The couple, aged 84 and 85-years-old, who lived in Woodbury Road, Halesowen, were conned into believing the paint would massively reduce heat loss but that was a total sham.

Julie Barrett was working as a sales representative in the scam which, said Judge Martin Walsh, duped their retired customers in a “frenzy of commission lead fraud.”

Barrett, 50, now unemployed and living on benefits, of Hewell Avenue had denied one charge of fraud but she was convicted by a jury at the end of her trial.

The Judge told her it was clear she had been dishonest and it had been her aim to make false claims about the the roof paint to John and Elsie Parkes.

“You were involved in selling this product and you made false representations to achieve a sale for commission,” he told Barrett at Wolverhampton Crown Court.

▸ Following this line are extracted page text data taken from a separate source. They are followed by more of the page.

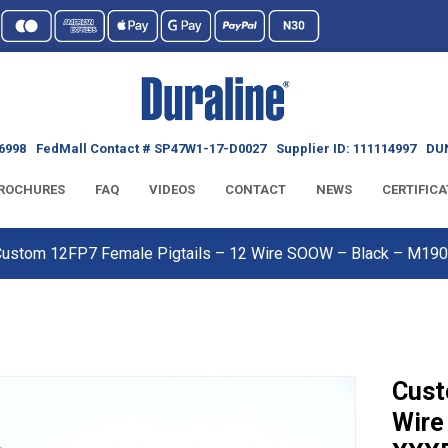
6998
FedMall Contact # SP47W1-17-D0027
Supplier ID: 111114997
DUN
ROCHURES
FAQ
VIDEOS
CONTACT
NEWS
CERTIFICA
Custom 12FP7 Female Pigtails – 12 Wire SOOW – Black – M1
Cust
Wire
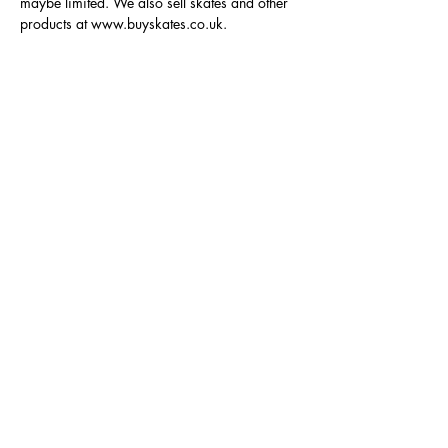
maybe limited. We also sell skates and other 
products at www.buyskates.co.uk.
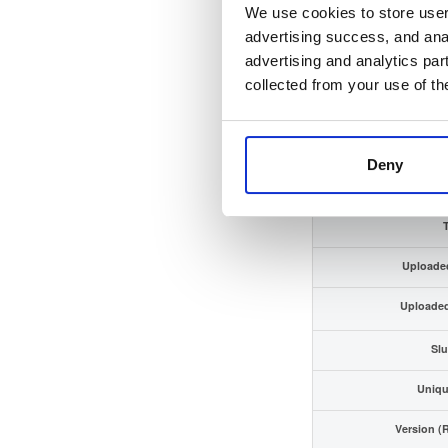
We use cookies to store user 
Checksum (SHA-
advertising success, and anal
advertising and analytics par
GPG Signa
collected from your use of th
GPG Fingerp
Distribu
Deny
Storage Re
Uploade
Uploade
Slu
Uniqu
Version (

It was serious offending, he stressed, but ruled he was able to place Barrett on supervision for 18 months coupled with 180 hours unpaid work in the community.

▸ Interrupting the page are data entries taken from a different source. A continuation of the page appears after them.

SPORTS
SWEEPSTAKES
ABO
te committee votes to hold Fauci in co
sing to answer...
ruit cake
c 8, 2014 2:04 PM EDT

After the case Christopher King, a principal trading standards officer, said the prosecution showed that sales staff going from door to door were equally as guilty as the directors of the companies involved.

He said he hoped sentencing in the case which involved more than 2,700 victims nationwide would send out the message that rogue trading would be punished severely.

The two men behind the scam - Alan Wilson 54 of Fazeley Road, Tamworth and 45 year old Christopher Wilkes of Tamworth Lane, Solihull - were both jailed for five years each by the Judge at an earlier hearing.

The court had been told they made grossly exaggerated claims for a product they knew “had little to commend it” and their sales staff had preyed on the fears of customers.

The Judge said Barrett, a woman of previous good character, had been behind a single transaction but it was mean offending bearing in mind the age and vulnerability of her victims.

He said that by ordering her to carry out unpaid work in the community it would help make some recompense for her dishonesty.